# Data for review
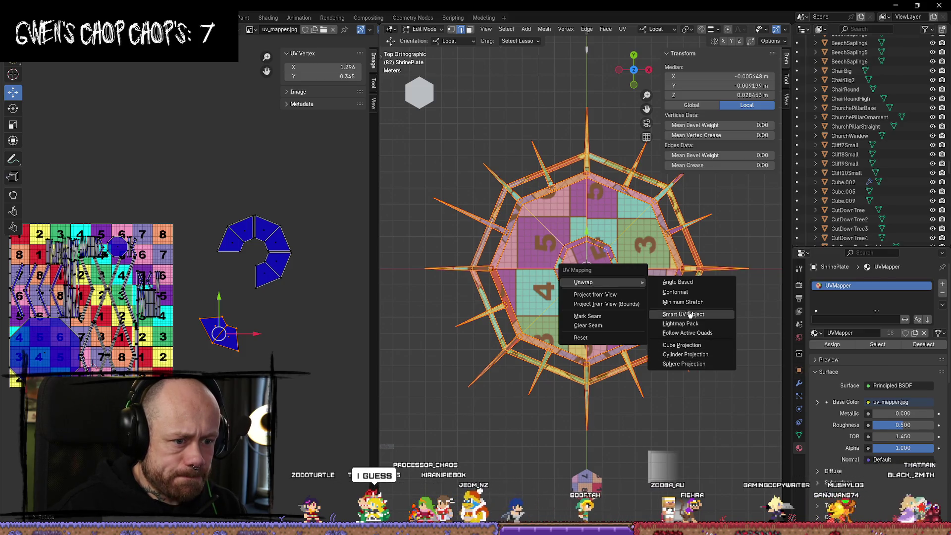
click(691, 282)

--

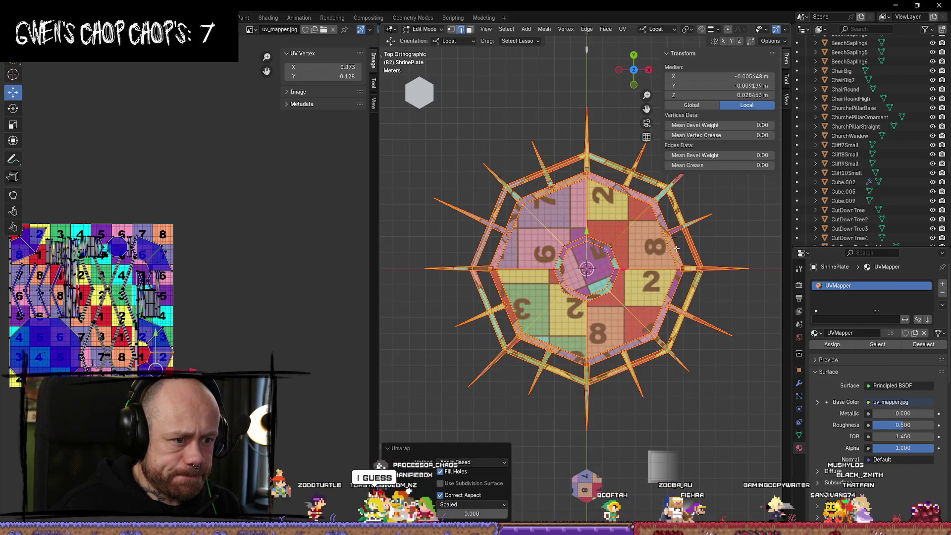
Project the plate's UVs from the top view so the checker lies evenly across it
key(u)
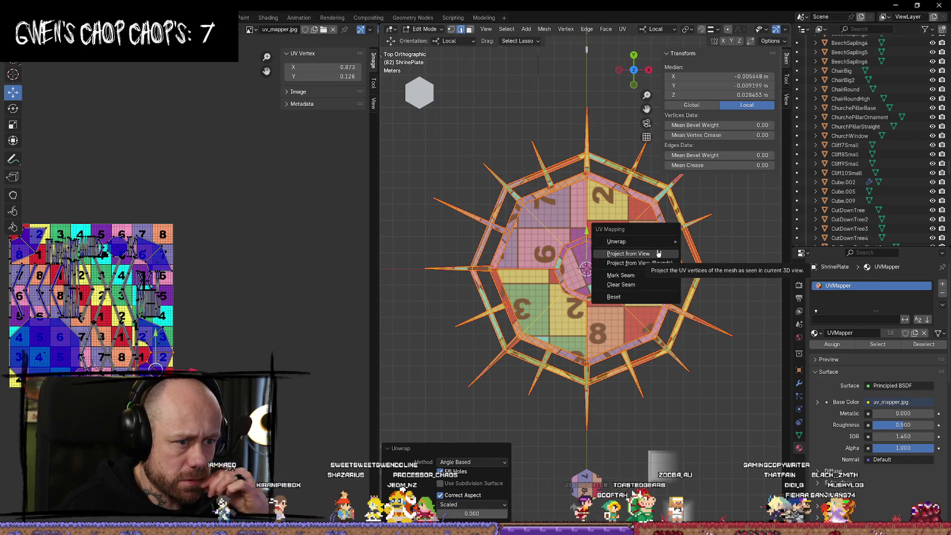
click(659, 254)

* * *

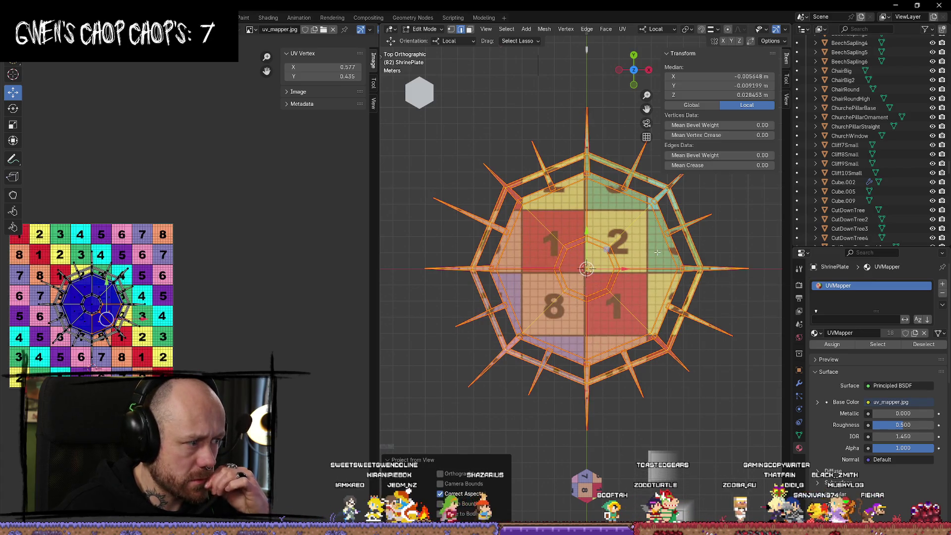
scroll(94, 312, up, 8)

# Task requirements
"Project the plate's" marks the first line to copy, and "click(659, 254)" marks the last. Repeat that stretch above exactly, with no pictures.

# Your response
Project the plate's UVs from the top view so the checker lies evenly across it
key(u)
click(659, 254)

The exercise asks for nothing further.